YOUR ASSIGNMENT: In the material below, find how many lines contain the string "when". Write only that number.

EXTRACTED ENTRIES:
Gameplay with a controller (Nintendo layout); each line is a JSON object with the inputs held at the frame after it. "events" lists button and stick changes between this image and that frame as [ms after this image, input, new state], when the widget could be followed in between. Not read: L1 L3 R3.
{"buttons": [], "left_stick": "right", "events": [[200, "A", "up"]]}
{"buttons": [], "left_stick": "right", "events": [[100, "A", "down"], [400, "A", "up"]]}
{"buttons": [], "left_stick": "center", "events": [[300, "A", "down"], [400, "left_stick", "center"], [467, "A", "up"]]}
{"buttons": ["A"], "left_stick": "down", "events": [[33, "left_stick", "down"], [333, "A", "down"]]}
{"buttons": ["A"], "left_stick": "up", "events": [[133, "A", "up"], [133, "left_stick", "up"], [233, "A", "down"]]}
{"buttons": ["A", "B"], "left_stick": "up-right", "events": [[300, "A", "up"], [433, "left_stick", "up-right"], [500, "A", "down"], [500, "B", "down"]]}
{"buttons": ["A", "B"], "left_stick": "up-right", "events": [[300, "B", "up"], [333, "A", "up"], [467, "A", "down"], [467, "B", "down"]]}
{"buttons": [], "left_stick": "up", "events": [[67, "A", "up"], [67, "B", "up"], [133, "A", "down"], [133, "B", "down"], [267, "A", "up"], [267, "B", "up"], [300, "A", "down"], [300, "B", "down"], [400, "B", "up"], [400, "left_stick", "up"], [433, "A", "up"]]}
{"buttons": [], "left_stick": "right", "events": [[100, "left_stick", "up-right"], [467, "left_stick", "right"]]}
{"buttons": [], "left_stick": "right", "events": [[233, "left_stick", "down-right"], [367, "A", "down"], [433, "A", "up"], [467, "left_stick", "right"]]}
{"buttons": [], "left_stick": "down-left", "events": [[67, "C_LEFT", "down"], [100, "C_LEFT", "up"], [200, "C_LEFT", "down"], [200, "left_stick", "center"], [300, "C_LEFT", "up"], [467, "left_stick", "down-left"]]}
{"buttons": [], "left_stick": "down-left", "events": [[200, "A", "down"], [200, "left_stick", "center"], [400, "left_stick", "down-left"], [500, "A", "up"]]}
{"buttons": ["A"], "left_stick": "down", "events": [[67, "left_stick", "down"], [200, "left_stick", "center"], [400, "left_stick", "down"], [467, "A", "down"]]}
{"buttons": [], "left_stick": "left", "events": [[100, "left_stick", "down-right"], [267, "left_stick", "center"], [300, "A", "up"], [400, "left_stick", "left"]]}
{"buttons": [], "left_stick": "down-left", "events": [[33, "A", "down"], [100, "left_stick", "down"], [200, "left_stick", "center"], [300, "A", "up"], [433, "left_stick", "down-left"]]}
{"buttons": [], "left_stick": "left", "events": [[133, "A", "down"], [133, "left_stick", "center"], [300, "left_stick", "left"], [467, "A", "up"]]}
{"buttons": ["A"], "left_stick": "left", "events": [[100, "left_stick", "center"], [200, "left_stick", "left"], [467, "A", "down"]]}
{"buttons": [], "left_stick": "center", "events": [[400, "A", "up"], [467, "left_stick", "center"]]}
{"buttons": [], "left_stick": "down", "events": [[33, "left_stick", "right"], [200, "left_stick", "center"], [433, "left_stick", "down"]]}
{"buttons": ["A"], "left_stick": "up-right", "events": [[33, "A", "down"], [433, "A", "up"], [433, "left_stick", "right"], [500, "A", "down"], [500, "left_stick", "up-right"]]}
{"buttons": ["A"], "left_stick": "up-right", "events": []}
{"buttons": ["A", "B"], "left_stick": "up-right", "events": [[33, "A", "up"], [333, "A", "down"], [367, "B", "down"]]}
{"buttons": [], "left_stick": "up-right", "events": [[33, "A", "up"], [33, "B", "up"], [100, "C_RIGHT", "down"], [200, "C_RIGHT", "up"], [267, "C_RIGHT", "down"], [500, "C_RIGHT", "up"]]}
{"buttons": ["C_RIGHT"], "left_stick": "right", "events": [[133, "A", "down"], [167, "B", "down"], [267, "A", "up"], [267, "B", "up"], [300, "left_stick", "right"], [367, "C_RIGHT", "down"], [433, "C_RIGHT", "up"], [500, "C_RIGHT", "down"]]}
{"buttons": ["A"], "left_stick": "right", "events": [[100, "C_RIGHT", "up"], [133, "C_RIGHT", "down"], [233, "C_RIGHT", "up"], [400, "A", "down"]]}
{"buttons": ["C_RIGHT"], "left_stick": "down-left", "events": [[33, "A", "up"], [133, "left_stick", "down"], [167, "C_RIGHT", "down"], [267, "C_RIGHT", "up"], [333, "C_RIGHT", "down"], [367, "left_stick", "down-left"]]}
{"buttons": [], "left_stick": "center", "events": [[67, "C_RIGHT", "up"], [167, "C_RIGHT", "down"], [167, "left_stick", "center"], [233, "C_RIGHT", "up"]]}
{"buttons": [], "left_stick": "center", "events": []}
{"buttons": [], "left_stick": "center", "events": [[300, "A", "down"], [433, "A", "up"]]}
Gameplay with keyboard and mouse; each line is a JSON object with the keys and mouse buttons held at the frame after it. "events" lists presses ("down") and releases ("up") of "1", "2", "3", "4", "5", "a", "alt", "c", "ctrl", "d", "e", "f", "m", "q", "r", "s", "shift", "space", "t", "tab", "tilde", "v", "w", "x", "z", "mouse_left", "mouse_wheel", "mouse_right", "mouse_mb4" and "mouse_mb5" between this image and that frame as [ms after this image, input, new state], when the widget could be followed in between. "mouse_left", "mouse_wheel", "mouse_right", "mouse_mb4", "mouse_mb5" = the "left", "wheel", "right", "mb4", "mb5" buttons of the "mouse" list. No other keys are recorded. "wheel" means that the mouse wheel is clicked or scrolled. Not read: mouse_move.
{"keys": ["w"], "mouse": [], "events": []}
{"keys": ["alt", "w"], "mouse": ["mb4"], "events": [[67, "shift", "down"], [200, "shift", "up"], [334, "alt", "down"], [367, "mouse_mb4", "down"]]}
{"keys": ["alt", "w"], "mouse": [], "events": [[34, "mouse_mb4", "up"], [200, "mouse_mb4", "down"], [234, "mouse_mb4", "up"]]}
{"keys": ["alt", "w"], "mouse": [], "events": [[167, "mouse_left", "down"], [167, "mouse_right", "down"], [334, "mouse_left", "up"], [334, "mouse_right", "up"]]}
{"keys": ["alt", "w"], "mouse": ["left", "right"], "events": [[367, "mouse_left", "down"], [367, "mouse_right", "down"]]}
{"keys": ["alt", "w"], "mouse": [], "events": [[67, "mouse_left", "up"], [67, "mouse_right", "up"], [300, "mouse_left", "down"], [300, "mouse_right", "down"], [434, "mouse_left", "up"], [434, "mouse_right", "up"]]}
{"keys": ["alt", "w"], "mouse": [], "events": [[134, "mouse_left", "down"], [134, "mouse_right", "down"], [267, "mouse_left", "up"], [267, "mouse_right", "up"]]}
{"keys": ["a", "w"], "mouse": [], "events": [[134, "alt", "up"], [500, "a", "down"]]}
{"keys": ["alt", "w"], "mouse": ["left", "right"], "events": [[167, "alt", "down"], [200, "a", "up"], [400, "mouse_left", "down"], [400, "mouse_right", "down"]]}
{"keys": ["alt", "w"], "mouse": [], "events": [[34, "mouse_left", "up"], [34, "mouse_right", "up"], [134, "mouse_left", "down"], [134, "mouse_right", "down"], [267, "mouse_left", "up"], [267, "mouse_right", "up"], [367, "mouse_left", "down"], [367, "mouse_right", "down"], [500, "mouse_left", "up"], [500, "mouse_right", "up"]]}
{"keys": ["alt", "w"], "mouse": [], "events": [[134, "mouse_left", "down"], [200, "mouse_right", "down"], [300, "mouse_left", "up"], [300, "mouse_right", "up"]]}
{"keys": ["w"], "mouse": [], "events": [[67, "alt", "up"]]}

ANSWER BOX: 2